Santé mentale : des amendements à la loi pour améliorer le traitement

Par Jean-Marie St Cyr O commentaire
Anwar Husnoo

Des changements sont à prévoir dans le traitement des patients atteints de troubles mentaux. C’est ce qu’a affirmé le ministre de la Santé, Anwar Husnoo, à l’hôpital Brown-Séquard. C’était dans le cadre du lancement des activités marquant la Journée mondiale de la santé mentale.

Une Early Dementia Diagnostic Clinic sera bientôt disponible dans le service de santé public. C’est ce qu’a annoncé le ministre de la Santé, Anwar Husnoo, lors de sa visite à l’hôpital psychiatrique Brown-Séquard (BSH), mercredi. C’était dans le cadre de la Journée mondiale de la Santé mentale observée le 10 octobre. Le projet-pilote de ce centre de diagnostic précoce  démarrera à l’hôpital Victoria. « Cette clinique aidera au diagnostic précoce de la maladie d’Alzheimer…

Quand une personne est atteinte d’Alzheimer, c’est toute sa famille qui est affectée, et c’est dur pour tout le monde », précise le ministre de la Santé. Anwar Husnoo espère une meilleure prise en charge rapide des patients, afin de leur offrir une meilleure qualité de vie. Ce centre accueillera aussi ceux qui souffrent de troubles mentaux et fera le suivi de leur traitement.

Le ministère annonce aussi la création d’un Community Psychiatric Care.
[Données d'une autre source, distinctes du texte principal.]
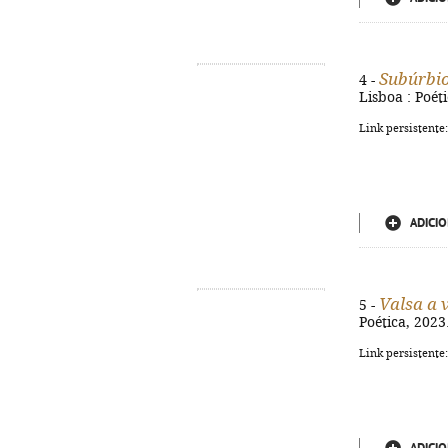
Subúrbio
4 -
Lisboa : Poéti
Link persistente
ADICIO
Valsa a 
5 -
Poética, 2023.
Link persistente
Un système qui vise à offrir un traitement à domicile aux patients qui ne peuvent se rendre à l’hôpital ou ne peuvent se déplacer : personnes âgées ou à mobilité réduite. « Avec le Community Care, les infirmiers ou médecins se déplaceront au domicile de ces patients », indique Anwar Husnoo. Ce système permettra aussi aux infirmiers ou médecins de s’assurer que les patients prennent bien leurs médicaments à domicile. « Il y aura moins de personnes à l’hôpital et ce sera mieux pour la famille également », estime le ministre.

Anwar Husnoo souligne également que des amendements seront apportés à la Mental Health Care Act afin d’améliorer le traitement de la santé mentale. L’objectif : proposer une approche plus humaine dans le traitement des patients. Ces changements permettront aussi d’avoir la participation de la communauté dans l’intégration des malades, tant pour les adultes que les enfants souffrant de troubles mentaux.

Selon la dernière étude effectuée par la Mauritius Institute of Health, le pays compte 200 000 personnes atteintes de maladies mentales en l’an 2000, soit pratiquement 22 % de la population. L’Organisation mondiale de la santé souligne, elle, qu’une personne sur six est affectée par la maladie mentale dans la région africaine. Une situation que le ministre estime inquiétante, d’autant que les chiffres indiquent une tendance à la hausse.